Изменить стиль страницы

«Сон мертвых сладок», — сказал ангел, сидящий в возглавии.

«Но вот умер в стане еврейском человек счастливый, молодой любимый, — сказал ангел, сидящий напротив, — Ты послушай: вот шорох горячего ветра, пробегающего в темноте мимо, звезды горят сумрачно, и гиены плачут и скулят от злого счастья, торопливо разрывая могилу, принюхиваясь к зловонию и предвкушая пожирание внутренностей. Скорбь же близких умершего страшней самой могилы».

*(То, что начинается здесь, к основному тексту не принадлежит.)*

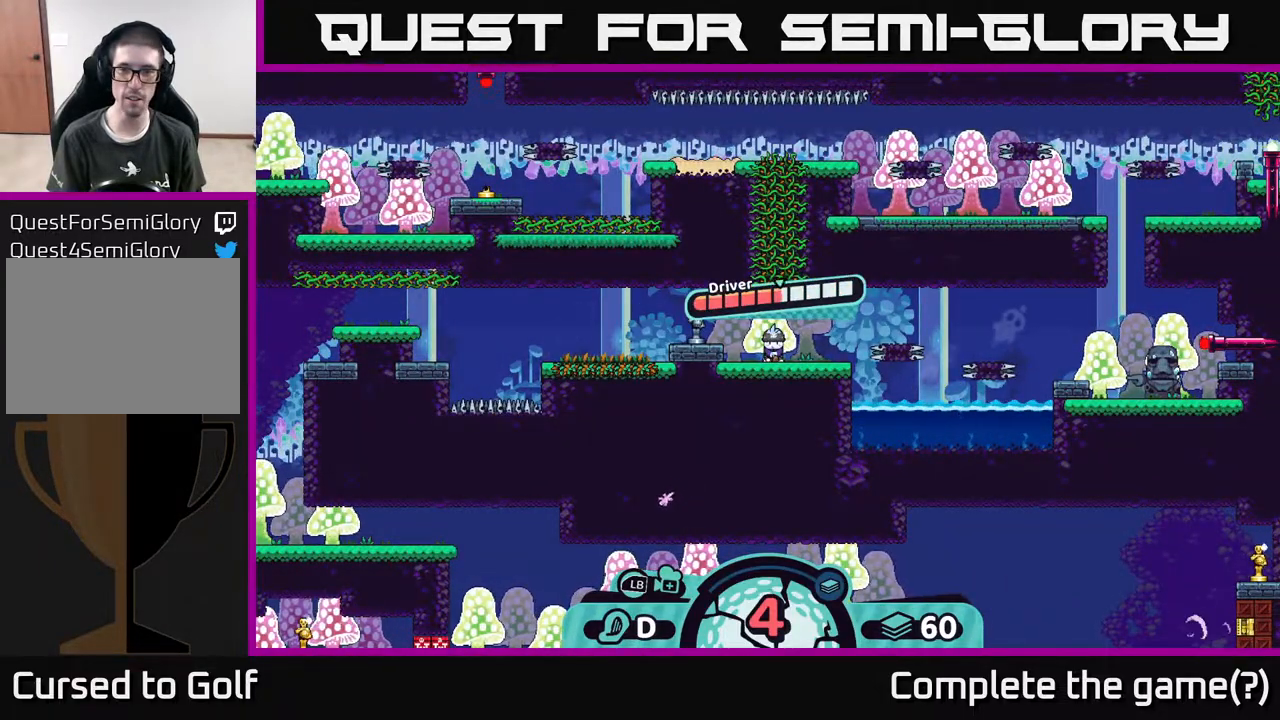
{"buttons": ["A"], "left_stick": "center", "right_stick": "center", "events": [[467, "A", "down"]]}
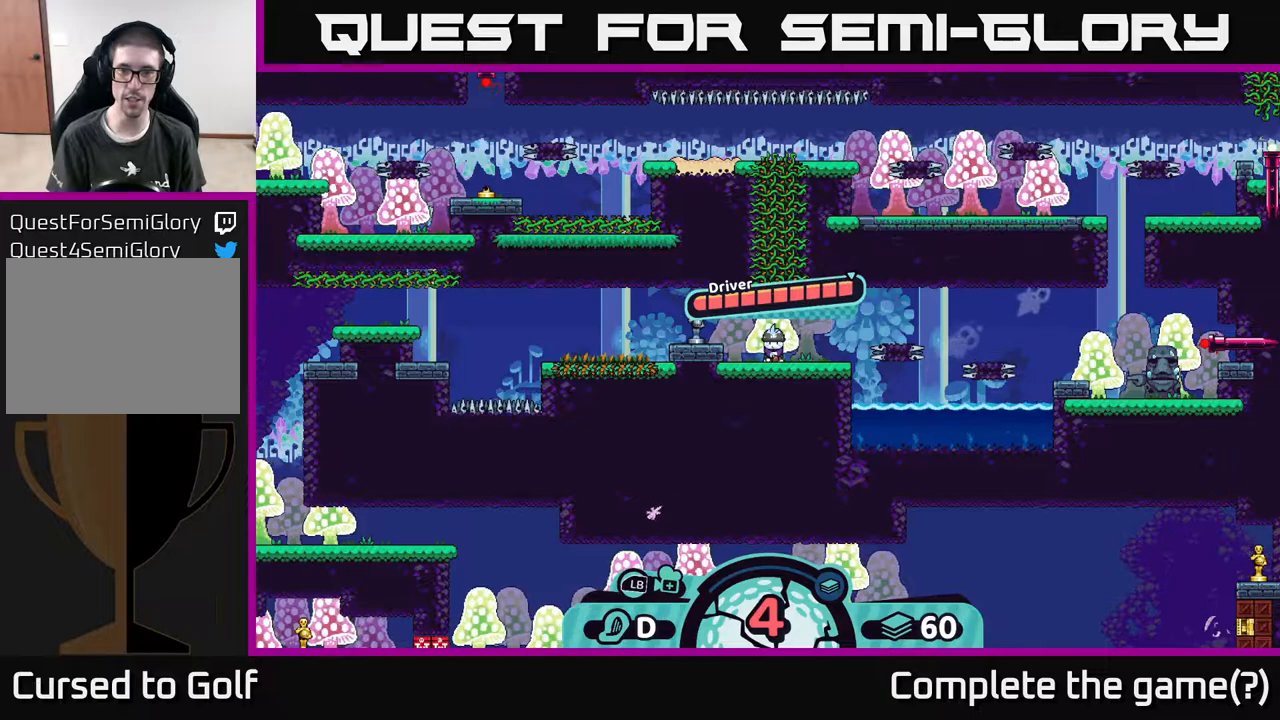
{"buttons": [], "left_stick": "center", "right_stick": "center", "events": [[267, "A", "up"]]}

Они хотели испытать пророка и ранили сердце его. Но, думая, он сказал им:

«Я вспоминаю каждое мгновение моей жизни: сладкого детства, радостной молодости, трудового мужества — и оплакиваю их. Вы говорите о могиле, — и руки мои холодеют от страха. Прошу вас: не утешайте меня, ибо утешение лишает мужества. Прошу вас: не напоминайте мне о теле, ибо оно сгниет. Не лучше ли иначе думать? И стоянку, долину, защищенную от ветров, где провел человек хотя бы один день, покидает он с сожалением; но он должен идти, если идти необходимо. Говоря со страхом о могиле, не говорим ли мы словами древних, знавших тело и не знавших бога и бессмертия душ? Страшно величие дел божиих. Не принимаем ли мы этот страх за страх смерти? Чаще говорите себе: час ее не так страшен, как мы думаем. Иначе не мог бы существовать ни мир, ни человек».

«Он мудр», — сказал ангел, сидящий в возглавии.

«Он был строптив и дерзок, — сказал ангел, сидящий напротив. — Он мечтал бороться с богом и вот снова будет наказан: ни единый смертный не укажет могилы его в горах Моава. И тем уменьшится слава его».

Они хотели испытать пророка, но он понял их и ответил им твердо:

«Благостна слава достойных славы; но должно быть уменьшено то, что заслужило уменьшения. Ибо и самого славного радует только истинная мера славы».

Тогда ангелы, пораженные его мудростью, воскликнули, вставая с мест:

«Воистину сам Бог утешит тебя! Мы же поклоняемся тебе».

Они были темны и стояли в темном шатре. Но глаза их сияли, и пророк видел звездное сияние их глаз. Они отошли в ночь, как тени, чуть склонясь при выходе из шатра. Пророк же остался один среди ночи и пустыни, лежа на земле. И когда взошло солнце из-за каменистых гор, и стало светло и жарко в шатре, пророк, чувствуя великую жажду отдыха в прохладе, оставил свое ложе и пошел в долину среди гор, ища тени. Но и в долине уже не было ее. В недрах же одной горы была пещера. И вот два невольника острыми кирками осекают вход в пещеру. Камни у входа были белы, как снег горный, и горячи от солнца. И черные волосы медноликих невольников и повязки вокруг чресл их были мокры от пота. Но два свежих плода, два яблока лежало на камне возле пещеры, а в пещере были мрак и прохлада. И сказали работавшие, опуская кирки:

«Приветствуем тебя, господин и вождь, во имя бога милостивого, милосердного. Вот мы кончили свой труд».

И пророк спросил их:

«Кто вы и что вы делали?»

Они же ответили ему:

«Мы готовили для царя кладохранительницу. Войди, взгляни и отдохни от пути и зноя. Уста свои освежи плодами и скажи нам: какой слаще из них?»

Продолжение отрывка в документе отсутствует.